Pantsula, which in Zulu means "to waddle like a duck", refers to a foot movement ("flat-footed, with the heel firmly fixed on the ground), one of the features of this dance. The dance first appeared in the organized crime areas of the townships in the fifties, the institutionalized ghettos where black populations were moved in order to clear areas for whites. Since its first appearance, it has now become an integral part of a popular landscape distinguished by other local, foreign, "traditional" or "modern" dances and music, which would influence Pantsula throughout its development: The Maribi (South African style at the beginning of the century), Monkey Jive (local version of American Jive), Lesotho dancing, Gumboot dancing and the dances of South African miners, etc.

It was in the 1980s that this dance really gained popularity and spread to all South African cities. The fact that the same decade saw the creation of a new national musical style, the Kwaito, which was quickly associated with the Pantsula perhaps helps to explain its popularity. Apartheid was seeing its last years. It was increasingly coming under fire, both internationally and at home. This situation promoted the popularity of the dance, which was full of meaning for black South Africans. In 1994, after the first universal elections in South Africa were held, the Pantsula continued to live on. It left the townships, spreading out across the country. It became institutionalized like Impilo Mapantsula, which became a dance company.

Although it can be practiced alone, the Pantsula is a social urban dance. It allows initiates to use their body to express what they did not have the right to say or what they could not say in the oppressive context of Apartheid. It allows people to talk about daily life in the townships, the joys and the woes of the inhabitants. Today, it depicts the contemporary South Africa, the "Rainbow country», which is not prepared to forget some of its darker periods of history.

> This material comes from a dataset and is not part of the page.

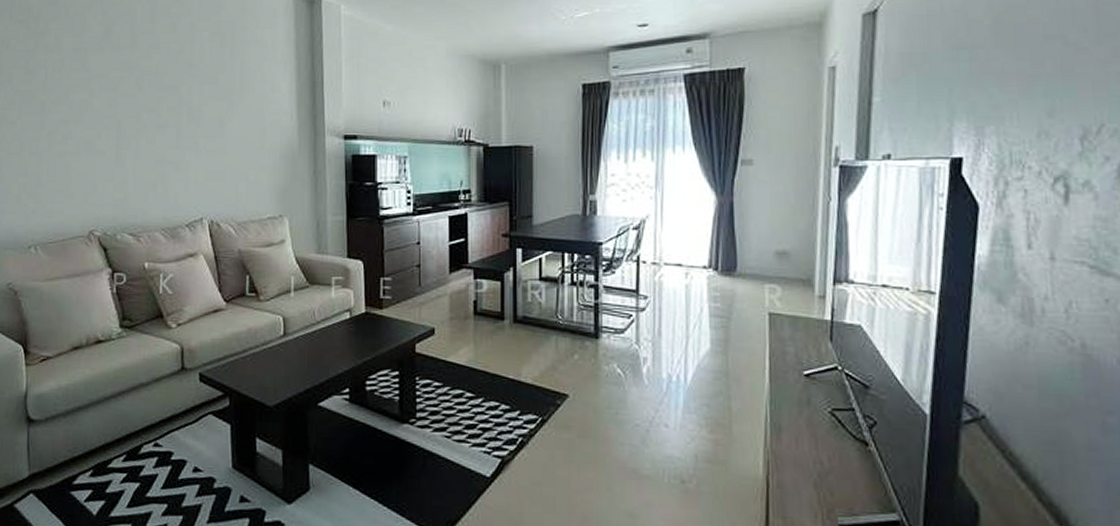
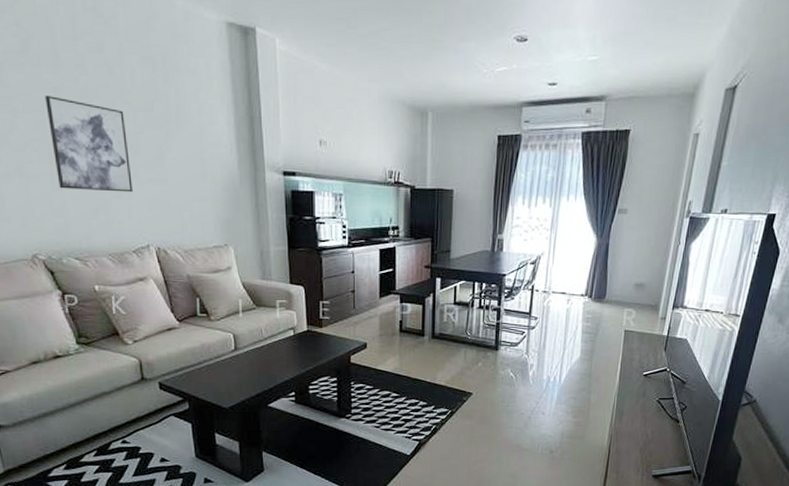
wall art: none [120,74,192,164] -> present [45,94,133,193]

Thomas Jacques Le Seigneur


Modiga Sello Reuben
Its history dates back to the 1950s but the moment when...pentsula became famous was in the 1980s. When most of the groups were formed. But its history dates back to the 1950s. At the time there were other dances: marabi, monkey jive, tsaba-tsaba, and pepezela... There are two categories in Pantsula dance: solo and group choreography. In our language, solo is called "fukusa". It is freestyle but with music. As for group choreography, it is especially influenced by dances indigenous to Africa. It is important to experience many dances before choosing one. I myself fell in love with pantsula.
Modiga Sello Reuben
I have been dancing since 1994, the year South Africa got its independence. It was difficult because of the oppressive system, when police officers at the time saw us together on a street corner, they took us for thugs. They did not want people to gather in groups, especially friends. People mainly danced in local clubs, the stokvels, and the shebeens. At the time, I was too small to get into the shebeens. We danced in the street, and at concerts, but it was difficult because of the political system at that time.
Modiga Sello Reuben
Children danced to tell others about what was happening at school, where there was corporal punishment. We made a sort of "sketch", you know like a drawing. These "sketches" illustrated the life of the community. They related what we were experiencing at school. For example, if we had been subjected to corporal punishment. We used dance to communicate. We also tell nice stories, like going to the hairdresser: How would you like your hair cut? A little massage? We tell wonderful stories about new South Africa. It became the rainbow nation. Then, we were not allowed to mix with other races. Now we can use dance to show the beauty of our country. The diversity of South Africa.